Dari 54 suplayer Wilmar, 31 terletak di kawasan gambut. Terletak Muara Jambi 21
suplayer dan 10 di Tanjabbar. Sedangkan di tempat lain seperti Merangin 6
suplayer, Tebo 5 suplayer, Muara Bungo 5 suplayer, Batanghari 2 suplayer dan
Sarolangun 1 suplayer.
Dalam
perkembangannya, perusahaan yang tergabung di Sime Darby kemudian menjadi
suplayer CPO kepada Wilmar.
Sektor
sawit menyumbang konflik yang cukup besar. Suplayer-suplayer Wilmar merupakan
perusahaan penyebab konflik di Jambi.
Penguasaan
lahan kemudian menyebabkan konflik[4].
Dari data-data konflik yang telah dihimpun oleh Walhi Jambi, maka Data-data
konflik inilah kemudian dilakukan penggambaran secara umum sehingga bisa
menggambarkan dan pandangan multistakeholder untuk membaca konflik. Trend
konflik[5]
menunjukkan hampir seluruh di Kabupaten terjadinya konflik. Merata di berbagai
daerah. Baik dimulai dari hulu (kabupaten Sarolangun dan kabupaten Merangin)

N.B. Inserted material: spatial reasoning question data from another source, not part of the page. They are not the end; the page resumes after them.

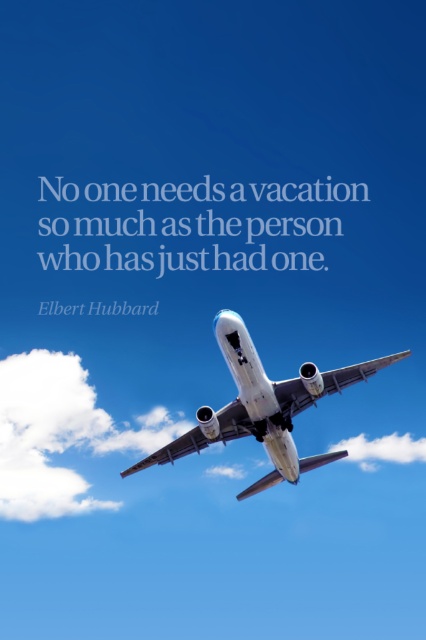
Is white fluffy cloud at lower left further to camera compared to white glossy airplane at center?

Yes, white fluffy cloud at lower left is further from the viewer.

Describe the element at coordinates (46, 435) in the screenshot. I see `white fluffy cloud at lower left` at that location.

The height and width of the screenshot is (640, 426). What do you see at coordinates (46, 435) in the screenshot?
I see `white fluffy cloud at lower left` at bounding box center [46, 435].

This screenshot has height=640, width=426. Identify the location of white fluffy cloud at lower left. (46, 435).

Is the position of white fluffy cloud at lower left more distant than that of white fluffy cloud at center?

Yes, it is behind white fluffy cloud at center.

Consider the image. Can you confirm if white fluffy cloud at lower left is taller than white fluffy cloud at center?

Yes.

What do you see at coordinates (46, 435) in the screenshot? I see `white fluffy cloud at lower left` at bounding box center [46, 435].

kemudian di daerah tengah (kabuaten Bungo, Kabupaten Tebo dan Kabupaten
Batanghari) dan di daerah hilir (Kabupaten Muara Jambi, Kabupaten Tanjabtim dan
tanjabbar).
Dalam
perjalanannya, konflik sawit belum banyak yang dapat diselesaikan. Sawit di
lahan gambut kemudian telah menyita ruang kelola rakyat. Masyarakat kemudian terhimpit
dan berhadapan dan disekeliling perusahaan sawit.
Sebagai
contoh, Desa Sponjen berhadapan dengan PT. BBS, PT. WSI. Desa Sungai Bungur
berhadapan dengan PT. PHL, PT. RKK, PT. WSI. Desa Sekumbung, Desa Rukam, Desa
Manis Mato berhadapan PT. EWS.
Bahkan
PT. BBS tidak hanya berhadapan dengan Desa Sponen, namun juga harus
menyelesaikan dengan Desa Sogo dan Desa Tanjung.
Penyelesaian
konflik sawit telah dilakukan oleh masyarakat. Namun proses belum dapat
diselesaikan. Momentum pembenahan yang dicanangkan oleh Wilmar merupakan salah
satu peluang memastikan perusahaan tunduk kepada komitmen untuk memastikan
ruang kelola masyarakat. Upaya yang dilakukan selain memastikan perusahaan
tunduk kepada komitmen juga mendorong resolusi konflik dan menghormati masyarakat.
Upaya yang dilakukan adalah menghentikan cara-cara kekerasan, menghormati
masyarakat adat/local dan mendorong resolusi konflik.
Tentu
saja “inisiatif korporasi” merupakan salah satu “pintu”
memecahkan kebutuan jalur konvensional advokasi. Pintu yang “mempertemukan”
antara masyarakat korban dengan pemegang kunci dari perusahaan. Pintu yang
selama ini cukup lama ditembus, berputar-putar dan memakan waktu panjang.
Namun
“inisiatif korporasi” tidak menghilangkan “tanggung jawab negara”.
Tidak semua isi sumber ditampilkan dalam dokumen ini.